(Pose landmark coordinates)
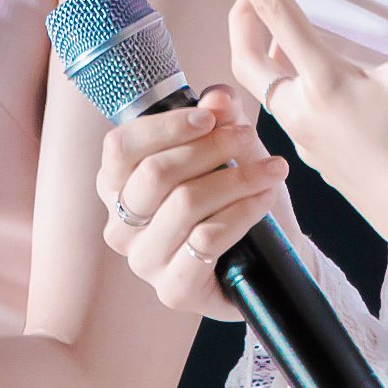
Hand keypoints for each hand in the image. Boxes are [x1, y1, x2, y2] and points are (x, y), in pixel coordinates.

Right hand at [96, 86, 290, 319]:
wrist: (269, 263)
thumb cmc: (236, 200)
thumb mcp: (230, 151)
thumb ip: (219, 119)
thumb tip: (218, 97)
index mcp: (117, 187)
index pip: (120, 147)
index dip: (164, 127)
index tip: (209, 118)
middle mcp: (120, 226)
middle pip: (155, 173)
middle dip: (209, 149)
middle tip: (247, 138)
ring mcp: (144, 261)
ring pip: (184, 204)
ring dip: (235, 179)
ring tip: (270, 169)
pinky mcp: (173, 290)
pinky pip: (206, 239)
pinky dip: (241, 213)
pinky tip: (264, 199)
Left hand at [204, 0, 387, 247]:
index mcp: (327, 84)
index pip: (276, 14)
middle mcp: (305, 113)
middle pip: (246, 57)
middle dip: (241, 18)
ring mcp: (308, 142)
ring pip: (269, 88)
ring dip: (270, 54)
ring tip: (285, 30)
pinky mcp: (320, 162)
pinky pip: (292, 115)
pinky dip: (294, 86)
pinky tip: (321, 81)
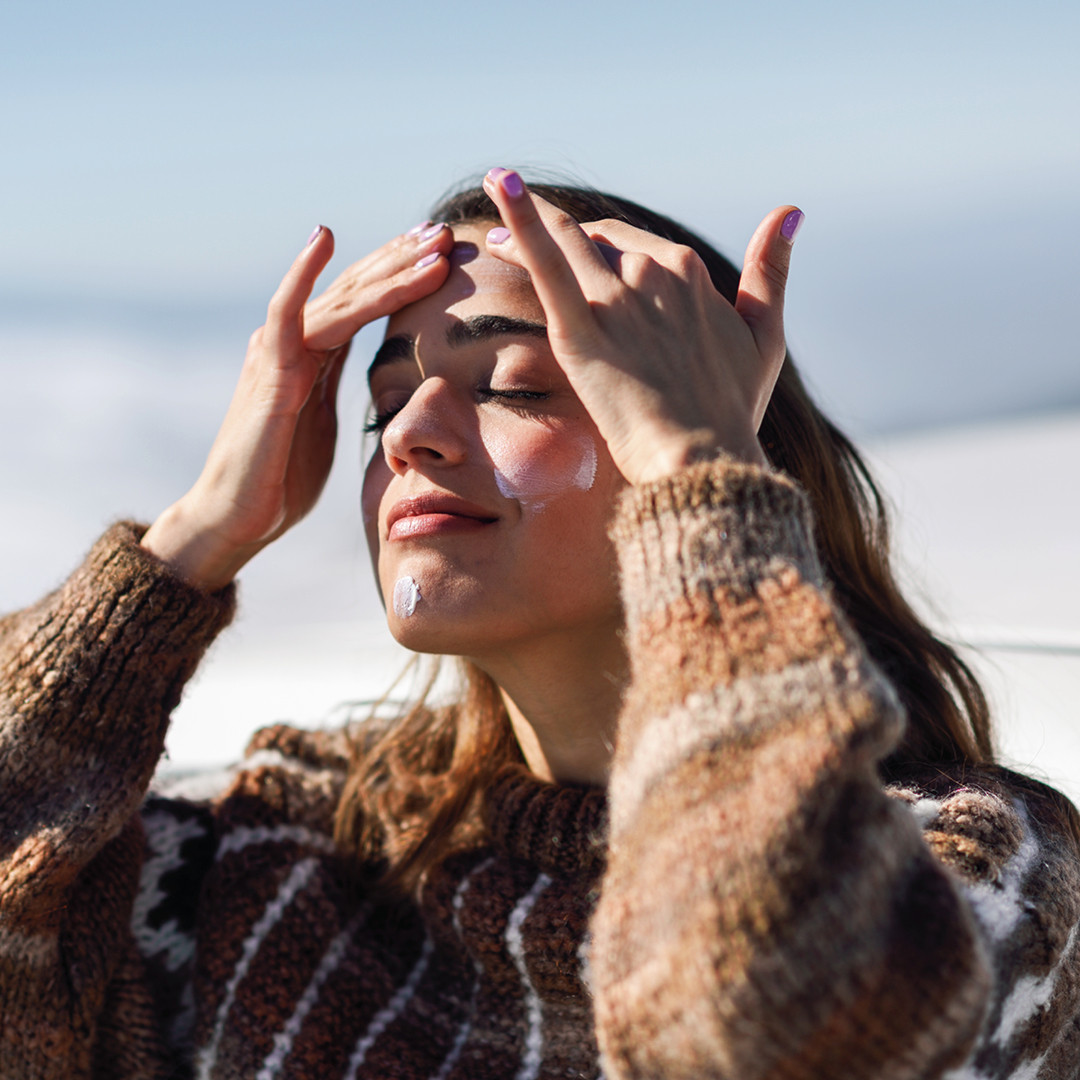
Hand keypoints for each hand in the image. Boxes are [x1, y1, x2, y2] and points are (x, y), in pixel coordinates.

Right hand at [141, 222, 453, 588]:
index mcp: (313, 354)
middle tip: (447, 232)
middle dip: (403, 259)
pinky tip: (324, 238)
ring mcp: (278, 352)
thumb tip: (376, 382)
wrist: (237, 517)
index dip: (403, 275)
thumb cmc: (281, 478)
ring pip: (341, 298)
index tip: (444, 253)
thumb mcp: (324, 423)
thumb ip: (339, 389)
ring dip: (388, 269)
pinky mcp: (268, 373)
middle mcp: (294, 342)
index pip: (364, 302)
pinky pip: (287, 314)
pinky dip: (303, 274)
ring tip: (429, 243)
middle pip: (357, 288)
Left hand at [481, 169, 800, 483]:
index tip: (576, 248)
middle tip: (511, 234)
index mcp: (689, 272)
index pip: (633, 245)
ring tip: (493, 208)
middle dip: (557, 233)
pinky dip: (522, 219)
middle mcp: (652, 273)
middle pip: (594, 242)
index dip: (600, 244)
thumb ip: (771, 272)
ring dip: (525, 219)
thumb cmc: (733, 410)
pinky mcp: (580, 330)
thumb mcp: (765, 336)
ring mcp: (615, 299)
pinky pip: (546, 263)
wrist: (703, 459)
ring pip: (564, 242)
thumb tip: (790, 212)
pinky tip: (500, 184)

Problem requirements —
Both the first line of the records above and the line containing "middle mcp: (120, 226)" belong in the copy; please return them and every line between, exactly, minus the pictures.

Written answer —
Hand keypoints for each hand in the image. Boxes are [x1, y1, x2, y2] and points are (x, y), in pixel coordinates.

Right hand at [96, 86, 290, 319]:
wrist: (269, 263)
thumb cmc: (236, 200)
thumb mcp: (230, 151)
thumb ip: (219, 119)
thumb tip: (218, 97)
index mcp: (117, 187)
index pip: (120, 147)
index dip: (164, 127)
index tip: (209, 118)
middle mcp: (120, 226)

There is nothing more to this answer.